And with planning permission in place to redevelop Carnsalloch House near Kirkton into six flats, its owners are being urged to act quickly or risk losing it forever.
Photographer Heidi Richardson Allison has been writing a book on the history of the building, and after discovering the fire damage the morning after the blaze on Friday March 18 said: “It was a serious fire, absolutely serious.
“When I walked around the corner on the Saturday morning after it happened I just burst into floods of tears, because to me it wasn’t an ugly building going up on fire – it was 700 or 800 years of history, possibly just disappearing.”
And although the property was bricked up after the blaze, Heidi says there is evidence vandals have since returned to cause more damage.
She said: “Somebody has been in and smashed in the bricks in the front door.”
Heidi has taken a strong interest in Carnsalloch House, which suffered a less serious blaze last March.
Her book charts the history of the property, as home to the Johnston family, with strong links to India, and as a Leonard Cheshire home.
She said: “I don’t think anybody understands the importance of this building.”

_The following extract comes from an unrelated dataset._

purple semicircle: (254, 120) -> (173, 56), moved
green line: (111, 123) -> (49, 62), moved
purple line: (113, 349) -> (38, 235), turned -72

But Heidi has asked why developer Ian Foster, of Carnsalloch Development Co Ltd, is not ensuring more protection of the building, and why development work has not begun.
Mr Foster has applied to redevelop Carnsalloch House to form six houses and create an additional four terraced and four detached houses, but this was refused last January.
However, in November the go-ahead was given to redevelop the main house itself into six dwellings – demolishing extensions, replacing timber windows, blocking up a window and doors, and carrying out internal alterations.
No one from Carnsalloch Development Co Ltd has been available for comment.
But urging support for her calls to preserve the property, Heidi Richardson Allison said: “In case it gets to the point that it’s going to be demolished that people will get up in arms and join me and not allow that to happen.”